Researchers from the Johns Hopkins University in Maryland have successfully grown human retinas inside a laboratory to figure out how humans see colors.
The goal is to provide a better understanding of human biology, specifically how cells transform into specific types responsible for certain functions. This study focuses on the three-cone photoreceptors or the specialized cells that allow people to see red, blue, and green.
The study was published in the journal Science.
The research was quite special because previous studies on vision have used either mice or fishes. However, neither animal has the same color dynamics as humans. So, researchers from the Johns Hopkins University have taken a step forward and created a human retina using stem cells.
The first to grow, according to the study, were the blue-detecting cells, followed by red, then green. The stem cells took months to develop into a full-blown human retina inside their lab.
During the study, they found that the molecular switch that occurred was based on the level of the thyroid hormone, which is independent or not controlled by the thyroid gland.
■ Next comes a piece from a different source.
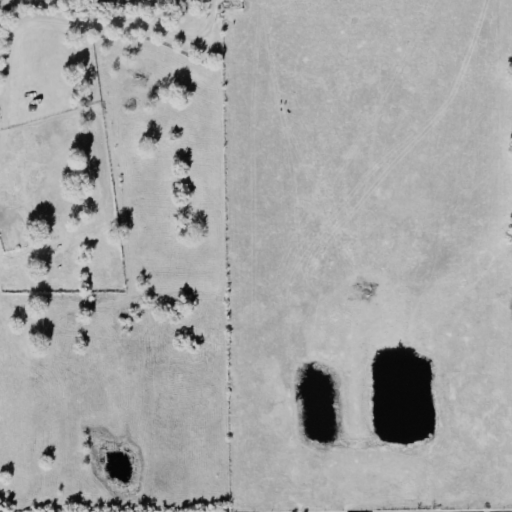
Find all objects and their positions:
road: (91, 24)
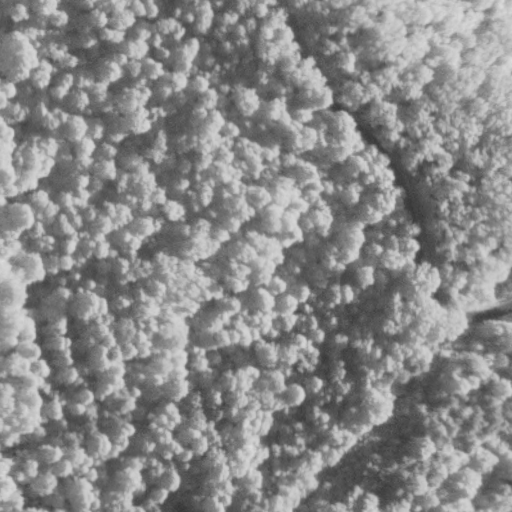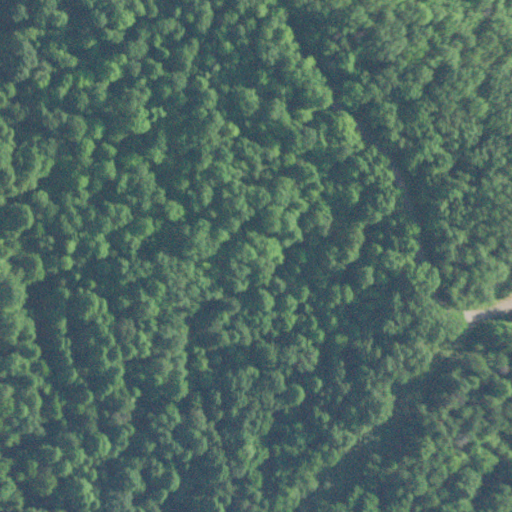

Instead, the thyroid hormone was completely controlled by the lab-grown eye.
This discovery allowed researchers to manipulate the development of the retinas, creating ones that could only see blue, red, or green. How the level of thyroid hormones affects the development of cone photoreceptors also explain why some pre-term babies are more prone to having vision difficulties.
"Our research is really trying to figure out what pathways these cells take to give us that special color vision," stated Robert Johnston, a developmental biologist at the Johns Hopkins University.
Leading To Better Treatment For Vision Disorders
The researchers hope that the study will pave the way to correcting eye-related disorders. The next step is to use organoids or organ-specific tissues cultured from stem cells to learn more about the mechanisms involved in color visions and other parts of the retina. In particular, they also want to grow a new macula in a lab that might lead to the treatment of macular degeneration in the future.
"If we can answer what leads a cell to its terminal fate, we are closer to being able to restore color vision for people who have damaged photoreceptors," added lead author Kiara Eldred.